When Idaho schools Superintendent Tom Luna ran for office four years ago, we had concerns about his education credentials. His resume just didn’t stack up to some of his opponents. In the general election this year, he faces the same hurdle. His opponent, Stan Olson, a retired Boise superintendent, has a doctorate in educational leadership and has been a teacher and adjunct professor.
Yet Luna has some impressive achievements to point to in his four years on the job. His leadership has shown that somebody from outside the professional educator set can be effective. Luna says it’s because he looks at education from the customers’ viewpoint, meaning the students and the general public, rather than what’s convenient for the education bureaucracy.
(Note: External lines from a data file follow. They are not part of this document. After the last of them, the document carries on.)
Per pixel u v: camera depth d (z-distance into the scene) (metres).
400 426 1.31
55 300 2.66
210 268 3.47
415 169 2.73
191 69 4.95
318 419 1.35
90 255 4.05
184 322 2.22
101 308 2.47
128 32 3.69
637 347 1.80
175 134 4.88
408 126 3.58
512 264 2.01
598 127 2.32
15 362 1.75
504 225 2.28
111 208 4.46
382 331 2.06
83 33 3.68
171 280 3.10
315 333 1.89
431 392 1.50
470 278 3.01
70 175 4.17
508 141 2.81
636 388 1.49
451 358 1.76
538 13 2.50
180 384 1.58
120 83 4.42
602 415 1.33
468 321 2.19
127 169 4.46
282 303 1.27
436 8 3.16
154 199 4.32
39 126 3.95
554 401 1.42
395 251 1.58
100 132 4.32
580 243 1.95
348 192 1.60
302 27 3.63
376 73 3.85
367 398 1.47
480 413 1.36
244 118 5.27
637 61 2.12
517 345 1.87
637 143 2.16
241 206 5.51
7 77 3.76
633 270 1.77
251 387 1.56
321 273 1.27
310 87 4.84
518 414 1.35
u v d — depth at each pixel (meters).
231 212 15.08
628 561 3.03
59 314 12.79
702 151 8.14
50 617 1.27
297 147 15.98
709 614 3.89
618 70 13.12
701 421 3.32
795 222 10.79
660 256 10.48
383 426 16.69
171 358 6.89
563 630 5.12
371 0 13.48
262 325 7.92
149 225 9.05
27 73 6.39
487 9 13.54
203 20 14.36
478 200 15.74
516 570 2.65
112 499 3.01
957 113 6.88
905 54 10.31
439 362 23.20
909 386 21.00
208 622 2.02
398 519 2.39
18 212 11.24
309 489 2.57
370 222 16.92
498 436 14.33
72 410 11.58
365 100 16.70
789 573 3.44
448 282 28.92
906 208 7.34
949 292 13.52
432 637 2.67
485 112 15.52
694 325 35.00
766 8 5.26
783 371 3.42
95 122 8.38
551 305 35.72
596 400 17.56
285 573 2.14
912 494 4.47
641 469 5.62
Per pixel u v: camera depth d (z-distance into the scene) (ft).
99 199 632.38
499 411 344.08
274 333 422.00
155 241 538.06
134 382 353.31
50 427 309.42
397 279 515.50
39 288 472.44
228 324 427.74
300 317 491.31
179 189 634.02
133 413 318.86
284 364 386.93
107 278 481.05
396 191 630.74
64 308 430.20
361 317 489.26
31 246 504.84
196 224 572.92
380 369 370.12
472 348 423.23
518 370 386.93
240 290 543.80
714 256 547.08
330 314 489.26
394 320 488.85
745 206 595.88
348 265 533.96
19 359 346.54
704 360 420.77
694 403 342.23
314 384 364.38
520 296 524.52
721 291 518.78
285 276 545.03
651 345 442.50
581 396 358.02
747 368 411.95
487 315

He might be onto something, because Idaho schools have shown marked improvement since he’s taken office. This year, 62 percent of schools met their Adequate Yearly Progress goals under No Child Left Behind. Three years ago, only 26 percent did. Plus, Idaho students finished ninth in the nation on the math portion of the National Assessment of Education Progress.
The state remains a laggard when it comes to the low percentage of high school students who go on to achieve a post-secondary degree. That’s been a longstanding Idaho issue and one that the winner of this race will have to address. Olson highlights this issue and Idaho’s bottom-of-the barrel education funding when compared with other states. The latter issue can be pinned squarely on the state Legislature, which exacerbated matters by enacting a $128.5 million funding cut for education in the last session.
Luna gets credit for coming up with the idea of shifting Land Board endowment reserve funds over to education, which netted $22 million for schools. He also produced a commendable pay-for-performance plan that passed the House but was narrowly defeated in the Senate. His career-ladder approach would have given teachers more control over their pay and let districts decide what kinds of rewards were needed to meet their specific challenges.
It’s this type of thinking that shows Luna’s willingness to challenge the education culture to work on behalf of a broader constituency. Olson has gotten the enthusiastic support of education unions, but we fear this will make him beholden to the old ways, which didn’t serve Idaho well. He has produced impressive results in an urban district, but we’re not sure how that would translate to the rural, more isolated districts that make up much of the state.
Luna, on the other hand, wants to create more opportunities for high-achieving students in rural areas by setting up Internet courses for them. This, in turn, could result in more of them being ready for college.
Idaho has a choice between two strong candidates, but we think Luna’s approach is better suited to the educational and political realities of a conservative state. We recommend that voters give him another four years.